Everybody can write. If you can text, post on social media, or send an email, congratulations! You can write.
But storytelling? That’s a completely different skill set.
Writing is putting words on a page. Storytelling is making people feel something with those words. And that’s where the gap starts to show.
A lot of people can string sentences together. They can describe what’s happening. They can move a character from point A to point B. But if there’s no emotion behind it, no depth, no purpose. It falls flat.
Readers don’t just want to know what happened. They want to feel why it mattered. That’s the difference between reading a book and experiencing one.
Storytelling requires intention. Every scene, every line of dialogue, every decision a character makes should serve a purpose. It should reveal something, build something, or break something.
And that doesn't even touch on the technical aspect of it. The attention to pacing, diction, and syntax. The character arcs and plot points. The world building and character development.
And let’s be real: every story doesn’t need to be perfect, but it does need to be honest. Readers can tell when something is forced. They can tell when a character doesn’t feel real. They can tell when a moment is missing the emotional weight it should carry. You can’t fake that. You either did the work to build it… or you didn’t.
That’s why storytelling takes time.
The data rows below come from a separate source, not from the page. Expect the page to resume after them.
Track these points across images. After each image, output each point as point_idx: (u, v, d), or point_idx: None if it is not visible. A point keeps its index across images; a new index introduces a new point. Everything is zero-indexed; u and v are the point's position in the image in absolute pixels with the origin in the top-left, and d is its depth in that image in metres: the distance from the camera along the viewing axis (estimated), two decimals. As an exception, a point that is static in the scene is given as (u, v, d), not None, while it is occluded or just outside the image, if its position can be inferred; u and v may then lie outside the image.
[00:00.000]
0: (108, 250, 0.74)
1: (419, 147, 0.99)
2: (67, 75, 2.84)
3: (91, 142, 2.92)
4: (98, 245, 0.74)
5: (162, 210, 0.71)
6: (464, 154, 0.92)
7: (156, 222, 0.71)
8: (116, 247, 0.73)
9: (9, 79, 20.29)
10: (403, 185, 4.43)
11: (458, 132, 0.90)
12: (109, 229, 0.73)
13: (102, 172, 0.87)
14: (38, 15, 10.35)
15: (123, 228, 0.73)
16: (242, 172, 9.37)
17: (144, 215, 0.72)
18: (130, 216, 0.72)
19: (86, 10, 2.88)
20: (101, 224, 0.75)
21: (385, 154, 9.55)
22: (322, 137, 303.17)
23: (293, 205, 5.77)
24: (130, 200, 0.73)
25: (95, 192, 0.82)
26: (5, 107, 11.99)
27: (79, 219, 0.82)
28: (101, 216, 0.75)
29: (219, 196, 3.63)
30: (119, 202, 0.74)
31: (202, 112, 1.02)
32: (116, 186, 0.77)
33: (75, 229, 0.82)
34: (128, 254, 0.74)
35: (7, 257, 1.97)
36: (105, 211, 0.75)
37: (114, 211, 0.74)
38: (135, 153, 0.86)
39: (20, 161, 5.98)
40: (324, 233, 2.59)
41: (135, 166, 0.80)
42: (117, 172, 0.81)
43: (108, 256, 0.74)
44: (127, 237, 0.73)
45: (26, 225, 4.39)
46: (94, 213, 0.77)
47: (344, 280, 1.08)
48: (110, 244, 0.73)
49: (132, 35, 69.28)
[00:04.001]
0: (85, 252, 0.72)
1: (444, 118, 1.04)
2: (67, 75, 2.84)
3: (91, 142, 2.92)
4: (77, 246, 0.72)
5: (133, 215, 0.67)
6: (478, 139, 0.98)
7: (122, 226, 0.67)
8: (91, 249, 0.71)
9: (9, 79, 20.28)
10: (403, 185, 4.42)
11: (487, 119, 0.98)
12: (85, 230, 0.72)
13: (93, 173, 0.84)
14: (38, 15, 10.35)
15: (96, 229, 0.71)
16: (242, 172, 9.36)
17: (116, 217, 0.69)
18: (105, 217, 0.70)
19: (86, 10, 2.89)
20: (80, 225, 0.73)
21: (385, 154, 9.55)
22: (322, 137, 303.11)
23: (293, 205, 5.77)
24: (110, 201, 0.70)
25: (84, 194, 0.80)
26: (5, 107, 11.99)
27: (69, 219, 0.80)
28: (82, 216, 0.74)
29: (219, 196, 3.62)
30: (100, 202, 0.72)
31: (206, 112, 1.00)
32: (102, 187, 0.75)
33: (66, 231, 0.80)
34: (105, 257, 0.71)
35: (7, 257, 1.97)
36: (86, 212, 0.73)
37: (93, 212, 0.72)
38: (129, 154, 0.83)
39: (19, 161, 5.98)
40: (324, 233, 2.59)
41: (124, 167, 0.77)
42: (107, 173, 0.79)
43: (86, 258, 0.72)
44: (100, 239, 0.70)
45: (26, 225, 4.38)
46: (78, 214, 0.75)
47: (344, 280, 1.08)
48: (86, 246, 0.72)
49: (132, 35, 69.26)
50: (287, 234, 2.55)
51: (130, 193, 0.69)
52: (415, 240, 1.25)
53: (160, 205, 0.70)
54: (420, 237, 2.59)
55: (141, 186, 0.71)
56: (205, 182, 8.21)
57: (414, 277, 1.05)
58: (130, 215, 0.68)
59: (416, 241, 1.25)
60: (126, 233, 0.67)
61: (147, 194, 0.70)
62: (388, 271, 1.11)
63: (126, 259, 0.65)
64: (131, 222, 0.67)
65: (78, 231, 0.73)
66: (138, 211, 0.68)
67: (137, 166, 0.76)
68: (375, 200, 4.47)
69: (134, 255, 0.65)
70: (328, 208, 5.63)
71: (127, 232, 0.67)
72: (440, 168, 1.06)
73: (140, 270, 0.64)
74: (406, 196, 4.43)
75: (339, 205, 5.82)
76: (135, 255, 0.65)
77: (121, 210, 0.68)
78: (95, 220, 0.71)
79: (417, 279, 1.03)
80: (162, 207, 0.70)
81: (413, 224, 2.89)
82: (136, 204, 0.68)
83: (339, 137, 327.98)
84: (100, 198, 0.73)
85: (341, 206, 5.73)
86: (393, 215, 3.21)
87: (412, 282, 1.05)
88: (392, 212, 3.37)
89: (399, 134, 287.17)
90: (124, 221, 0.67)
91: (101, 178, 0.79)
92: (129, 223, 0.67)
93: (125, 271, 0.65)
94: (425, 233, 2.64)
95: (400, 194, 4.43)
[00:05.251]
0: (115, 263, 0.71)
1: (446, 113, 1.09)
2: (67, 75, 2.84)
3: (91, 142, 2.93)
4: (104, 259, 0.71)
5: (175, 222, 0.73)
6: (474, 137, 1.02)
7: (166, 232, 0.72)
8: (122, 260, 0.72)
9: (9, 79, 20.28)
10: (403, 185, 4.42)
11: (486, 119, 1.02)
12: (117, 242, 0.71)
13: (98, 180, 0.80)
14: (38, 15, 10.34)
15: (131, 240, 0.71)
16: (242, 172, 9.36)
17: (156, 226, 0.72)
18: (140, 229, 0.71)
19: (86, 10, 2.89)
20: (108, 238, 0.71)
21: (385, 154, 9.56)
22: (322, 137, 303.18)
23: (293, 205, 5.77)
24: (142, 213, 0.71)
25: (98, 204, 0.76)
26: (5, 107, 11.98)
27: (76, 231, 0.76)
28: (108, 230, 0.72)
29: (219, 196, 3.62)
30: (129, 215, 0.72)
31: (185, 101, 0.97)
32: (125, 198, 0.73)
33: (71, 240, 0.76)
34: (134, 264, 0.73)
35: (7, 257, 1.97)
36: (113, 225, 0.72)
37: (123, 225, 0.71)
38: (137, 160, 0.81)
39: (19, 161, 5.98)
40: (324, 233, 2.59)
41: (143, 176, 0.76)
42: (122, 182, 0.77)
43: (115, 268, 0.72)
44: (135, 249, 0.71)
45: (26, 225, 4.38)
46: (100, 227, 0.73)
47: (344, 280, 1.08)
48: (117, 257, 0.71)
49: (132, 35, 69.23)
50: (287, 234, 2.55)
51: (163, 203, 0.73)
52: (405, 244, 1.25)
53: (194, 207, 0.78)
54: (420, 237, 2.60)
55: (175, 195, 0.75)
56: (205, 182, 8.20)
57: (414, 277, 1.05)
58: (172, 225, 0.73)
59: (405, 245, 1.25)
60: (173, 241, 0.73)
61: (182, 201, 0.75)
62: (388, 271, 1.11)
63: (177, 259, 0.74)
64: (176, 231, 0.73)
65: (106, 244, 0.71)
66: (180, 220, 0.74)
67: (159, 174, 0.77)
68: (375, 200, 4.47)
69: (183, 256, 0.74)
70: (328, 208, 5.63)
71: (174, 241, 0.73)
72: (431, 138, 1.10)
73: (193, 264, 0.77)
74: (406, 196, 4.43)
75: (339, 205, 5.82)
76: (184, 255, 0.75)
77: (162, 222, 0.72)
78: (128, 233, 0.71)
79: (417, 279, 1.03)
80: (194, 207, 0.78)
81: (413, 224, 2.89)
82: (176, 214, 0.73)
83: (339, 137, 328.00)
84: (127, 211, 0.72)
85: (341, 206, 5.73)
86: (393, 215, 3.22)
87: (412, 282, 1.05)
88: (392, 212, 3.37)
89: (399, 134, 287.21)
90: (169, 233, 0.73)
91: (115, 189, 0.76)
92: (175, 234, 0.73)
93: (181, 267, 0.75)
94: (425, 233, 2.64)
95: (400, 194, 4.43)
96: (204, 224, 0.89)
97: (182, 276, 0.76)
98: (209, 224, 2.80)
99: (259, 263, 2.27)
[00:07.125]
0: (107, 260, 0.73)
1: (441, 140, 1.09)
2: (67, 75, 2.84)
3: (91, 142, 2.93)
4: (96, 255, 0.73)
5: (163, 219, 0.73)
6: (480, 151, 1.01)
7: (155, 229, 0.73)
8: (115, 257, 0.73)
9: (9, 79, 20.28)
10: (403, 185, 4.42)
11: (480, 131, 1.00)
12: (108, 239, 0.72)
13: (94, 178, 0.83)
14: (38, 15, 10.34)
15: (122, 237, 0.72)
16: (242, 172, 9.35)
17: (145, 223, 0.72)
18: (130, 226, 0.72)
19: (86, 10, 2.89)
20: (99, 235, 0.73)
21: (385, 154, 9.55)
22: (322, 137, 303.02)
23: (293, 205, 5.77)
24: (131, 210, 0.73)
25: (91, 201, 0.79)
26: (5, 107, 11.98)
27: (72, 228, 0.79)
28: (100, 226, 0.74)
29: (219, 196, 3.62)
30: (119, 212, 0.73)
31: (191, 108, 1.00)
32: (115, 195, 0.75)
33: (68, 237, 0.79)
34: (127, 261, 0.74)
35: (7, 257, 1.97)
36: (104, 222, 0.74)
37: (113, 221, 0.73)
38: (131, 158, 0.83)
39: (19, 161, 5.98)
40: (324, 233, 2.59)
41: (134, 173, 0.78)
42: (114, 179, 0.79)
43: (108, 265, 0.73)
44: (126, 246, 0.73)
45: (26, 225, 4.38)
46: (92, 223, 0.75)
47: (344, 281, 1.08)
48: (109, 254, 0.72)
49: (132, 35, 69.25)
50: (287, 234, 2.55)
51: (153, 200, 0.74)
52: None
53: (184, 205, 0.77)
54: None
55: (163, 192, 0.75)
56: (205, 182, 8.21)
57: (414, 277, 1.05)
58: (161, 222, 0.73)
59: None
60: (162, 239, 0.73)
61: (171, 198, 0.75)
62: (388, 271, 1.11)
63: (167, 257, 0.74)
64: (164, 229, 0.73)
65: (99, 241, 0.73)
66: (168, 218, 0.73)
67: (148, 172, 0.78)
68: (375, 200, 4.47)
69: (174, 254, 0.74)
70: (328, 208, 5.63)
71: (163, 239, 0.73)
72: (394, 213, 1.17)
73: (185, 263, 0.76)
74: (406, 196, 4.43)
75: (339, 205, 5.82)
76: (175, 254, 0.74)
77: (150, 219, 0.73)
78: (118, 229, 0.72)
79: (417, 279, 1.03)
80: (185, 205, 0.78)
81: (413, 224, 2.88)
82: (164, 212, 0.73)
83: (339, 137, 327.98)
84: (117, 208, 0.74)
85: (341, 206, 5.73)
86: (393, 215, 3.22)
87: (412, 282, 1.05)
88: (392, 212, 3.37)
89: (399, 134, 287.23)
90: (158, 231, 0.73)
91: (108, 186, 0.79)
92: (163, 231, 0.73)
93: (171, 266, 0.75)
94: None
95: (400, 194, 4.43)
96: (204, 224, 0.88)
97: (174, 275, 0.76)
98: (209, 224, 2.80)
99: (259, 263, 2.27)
It takes practice. It takes rewriting scenes that don’t hit the way they should. It takes stepping back and asking yourself, “Is this actually connecting, or am I just filling space?”
Because at the end of the day, readers aren’t coming back for pretty sentences. They’re coming back for how your story made them feel.
So yes, everybody can write. But not everybody can tell a story.
And if you’re serious about this craft, you already know the difference.